Manipura - The Solar Plexus Chakra


Reflecting on the previous blog in this series discussing the Svadhishthana Chakra, we recall that the philosophical and esoteric concepts of the chakras have changed dramatically since they were first mentioned in the Rig Veda over 5,000 years ago.


Originally proposed as concepts upon which to meditate as part of ancient spiritual disciplines, many of the traditions of the Indo-Subcontinent held vastly different understandings of the chakras, including how many of them there were said to be; with classical Indian traditions teaching of seven major chakras while ancient Buddhist Tantra teachings proposing just four.


The relationship of the chakras themselves with the philosophy and practices of yoga is relatively recent. It wasn’t until the 15th century when the Hatha yogis included the chakra system within their particular tradition.


Hatha Yoga has at its heart the teaching of purification of the body in order to attain the highest experience of yoga; this purification is not just of the physical body and consciousness, but also of the subtle body and energy systems of the physical form.


It is historically interesting to note that before this inclusion within the Hatha Yoga tradition, the chakras were seen as completely irrelevant in the yogi's path towards liberation and self-realisation.


The modern chakra system, and the one that is prevalent in Western thought and discussion on yoga as a whole, is based on a text known as the ‘Kubjikāmata-tantra’, an 11th century manuscript originating from within the Hindu ‘Kaula’ tradition. This text can be traced back as the key source material for our modern understanding of the chakras.


Over the course of time, philosophies and traditions are exposed to each other and, quite naturally, parallels and connections are identified and absorbed within existing traditions.

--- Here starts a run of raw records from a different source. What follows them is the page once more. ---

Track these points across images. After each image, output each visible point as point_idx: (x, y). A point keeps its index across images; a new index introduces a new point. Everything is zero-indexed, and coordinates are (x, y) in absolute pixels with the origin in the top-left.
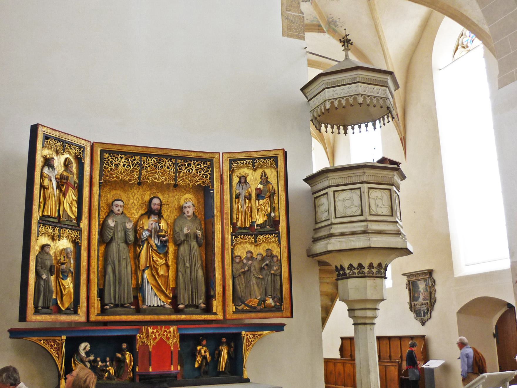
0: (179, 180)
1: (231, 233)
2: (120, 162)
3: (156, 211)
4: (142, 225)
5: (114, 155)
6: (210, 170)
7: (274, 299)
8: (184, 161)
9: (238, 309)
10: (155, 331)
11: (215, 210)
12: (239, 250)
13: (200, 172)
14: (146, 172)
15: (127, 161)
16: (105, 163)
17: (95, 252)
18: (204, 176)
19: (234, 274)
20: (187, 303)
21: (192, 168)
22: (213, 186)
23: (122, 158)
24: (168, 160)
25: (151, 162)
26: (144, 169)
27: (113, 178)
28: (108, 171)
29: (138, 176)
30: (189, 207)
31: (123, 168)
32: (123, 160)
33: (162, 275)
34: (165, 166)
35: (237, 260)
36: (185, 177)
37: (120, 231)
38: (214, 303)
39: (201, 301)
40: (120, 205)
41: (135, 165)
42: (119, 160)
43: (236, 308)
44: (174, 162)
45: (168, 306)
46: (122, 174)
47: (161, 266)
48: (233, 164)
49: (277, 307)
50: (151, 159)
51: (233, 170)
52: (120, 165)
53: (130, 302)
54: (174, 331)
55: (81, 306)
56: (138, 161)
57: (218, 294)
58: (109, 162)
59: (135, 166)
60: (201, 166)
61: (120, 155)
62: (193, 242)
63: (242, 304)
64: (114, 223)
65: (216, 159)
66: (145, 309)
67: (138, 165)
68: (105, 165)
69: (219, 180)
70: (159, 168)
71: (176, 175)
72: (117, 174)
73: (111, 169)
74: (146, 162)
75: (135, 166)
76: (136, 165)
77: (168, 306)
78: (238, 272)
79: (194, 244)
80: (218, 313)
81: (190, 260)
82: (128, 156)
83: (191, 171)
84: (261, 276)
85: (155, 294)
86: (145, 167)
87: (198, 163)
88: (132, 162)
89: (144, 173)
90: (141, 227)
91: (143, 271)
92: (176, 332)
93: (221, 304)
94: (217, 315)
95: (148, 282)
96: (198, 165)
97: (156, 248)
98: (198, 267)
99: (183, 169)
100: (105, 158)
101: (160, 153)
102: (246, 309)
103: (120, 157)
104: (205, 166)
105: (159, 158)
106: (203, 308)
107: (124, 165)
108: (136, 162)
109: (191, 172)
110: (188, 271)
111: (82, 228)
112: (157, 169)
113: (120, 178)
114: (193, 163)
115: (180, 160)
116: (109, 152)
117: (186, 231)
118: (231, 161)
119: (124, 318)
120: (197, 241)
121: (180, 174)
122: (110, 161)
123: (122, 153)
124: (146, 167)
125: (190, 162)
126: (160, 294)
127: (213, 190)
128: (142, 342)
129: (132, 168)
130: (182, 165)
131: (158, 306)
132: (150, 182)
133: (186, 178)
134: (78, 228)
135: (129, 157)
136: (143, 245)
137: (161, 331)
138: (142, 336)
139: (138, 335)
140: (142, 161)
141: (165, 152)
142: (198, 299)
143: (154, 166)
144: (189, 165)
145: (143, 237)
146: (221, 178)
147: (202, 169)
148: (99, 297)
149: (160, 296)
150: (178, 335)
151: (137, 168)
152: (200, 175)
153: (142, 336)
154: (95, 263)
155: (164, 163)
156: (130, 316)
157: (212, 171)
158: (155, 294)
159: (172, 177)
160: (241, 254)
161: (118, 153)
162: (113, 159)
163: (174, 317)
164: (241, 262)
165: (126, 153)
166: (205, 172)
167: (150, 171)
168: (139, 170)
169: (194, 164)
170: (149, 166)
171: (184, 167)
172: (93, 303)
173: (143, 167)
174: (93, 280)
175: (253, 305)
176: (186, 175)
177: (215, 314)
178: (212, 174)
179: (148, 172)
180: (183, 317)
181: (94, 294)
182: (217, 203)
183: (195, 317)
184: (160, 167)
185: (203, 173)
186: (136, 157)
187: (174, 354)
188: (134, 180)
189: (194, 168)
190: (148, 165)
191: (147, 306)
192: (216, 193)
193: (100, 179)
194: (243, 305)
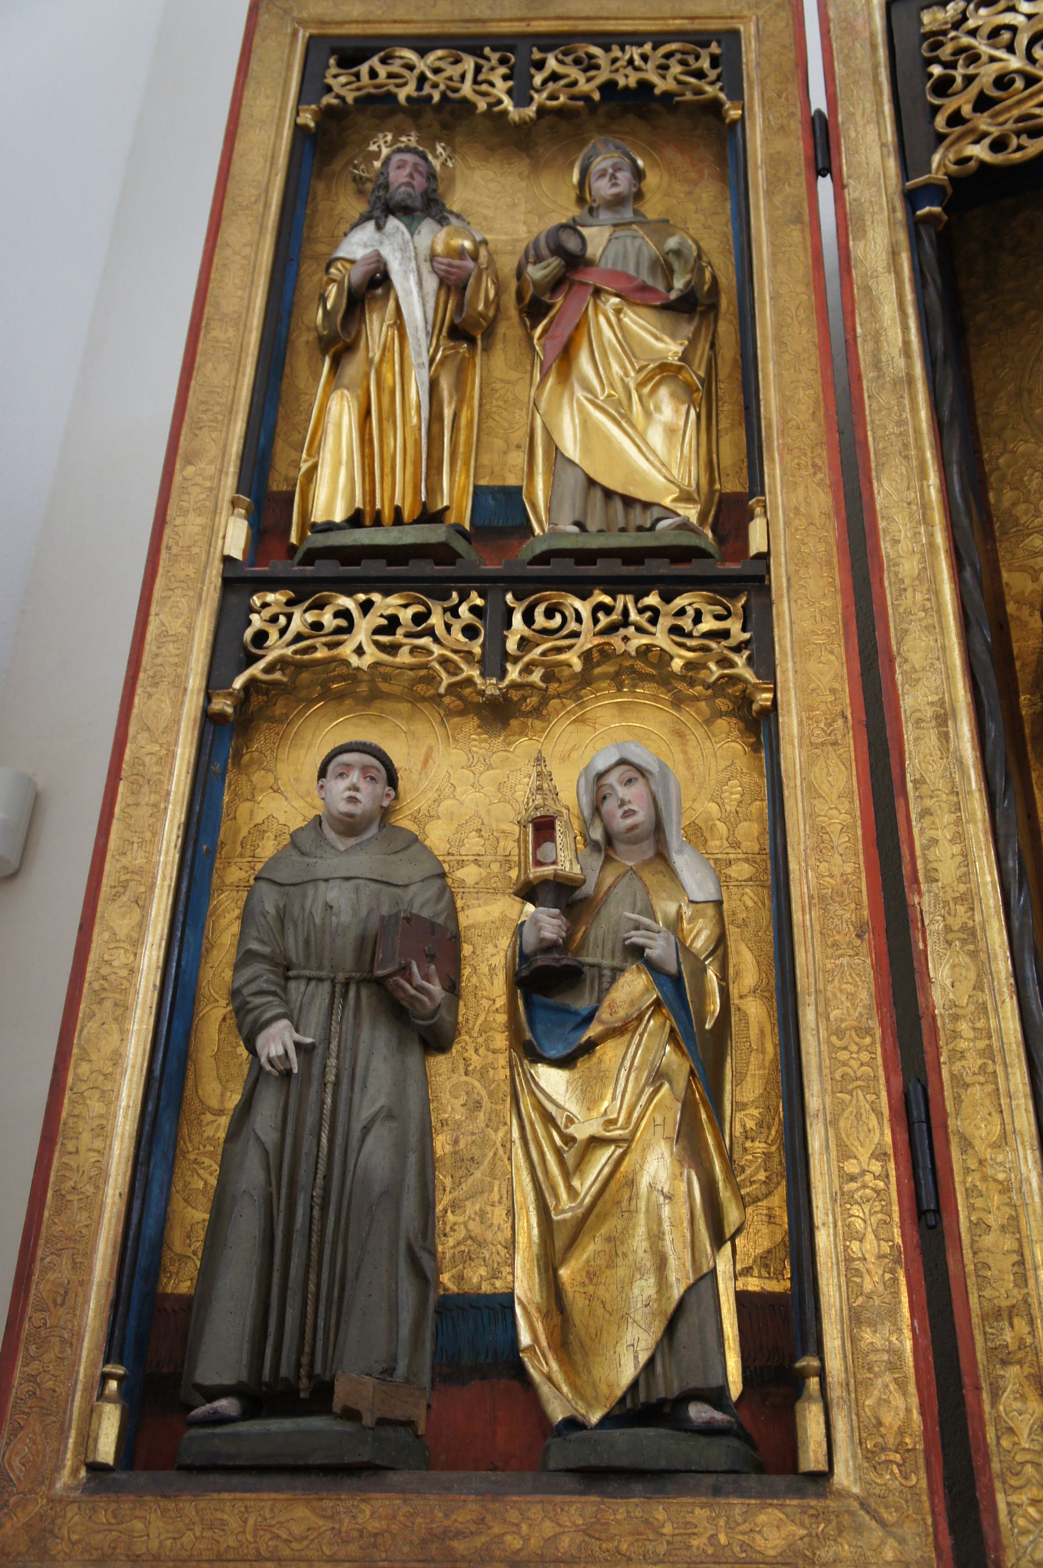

This has often had the effect of the sum being greater than its component parts, and this is precisely what has happened with the chakra system and yoga.


As we examine this fascinating aspect of modern yogic traditions, the yogi must always keep their sense of ‘viveka’, a Sanskrit term meaning ‘right understanding’ or ‘discriminative knowledge’. Traditions do indeed change over the course of history and knowledge is expanded upon as our own exploration and understanding of human consciousness and the major sciences continues to grow.


Yet within all of the knowledge and understanding there is an essence that must not be forgotten; our minds must not be clouded further by unnecessary knowledge that does not support the primary aim of the human soul; self-realisation and liberation.


The third of the chakras is called ‘Manipura’ or the Solar Plexus Chakra.


Energetically found in the body between the navel and the lower ribcage, the characteristic of this chakra are are follows:


Associated Colour: Yellow

Governs: Self-confidence, Self-esteem and Ego

Associated Element: Fire

Mantra: Ram


The Solar Plexus Chakra has the name in Sanskrit of ‘Manipura’, which translates as ‘The City of Jewels’, an acknowledgement of the legendary lustre of this third chakra.


Associated with the element of fire within the energetic system of Hindu thought, this chakra governs the yogi's sense of self and their confidence in being oneself within the temporal world. Many traditions state that this is the only chakra that has an influx of energy from outside the body, as well as an emanative quality like the others.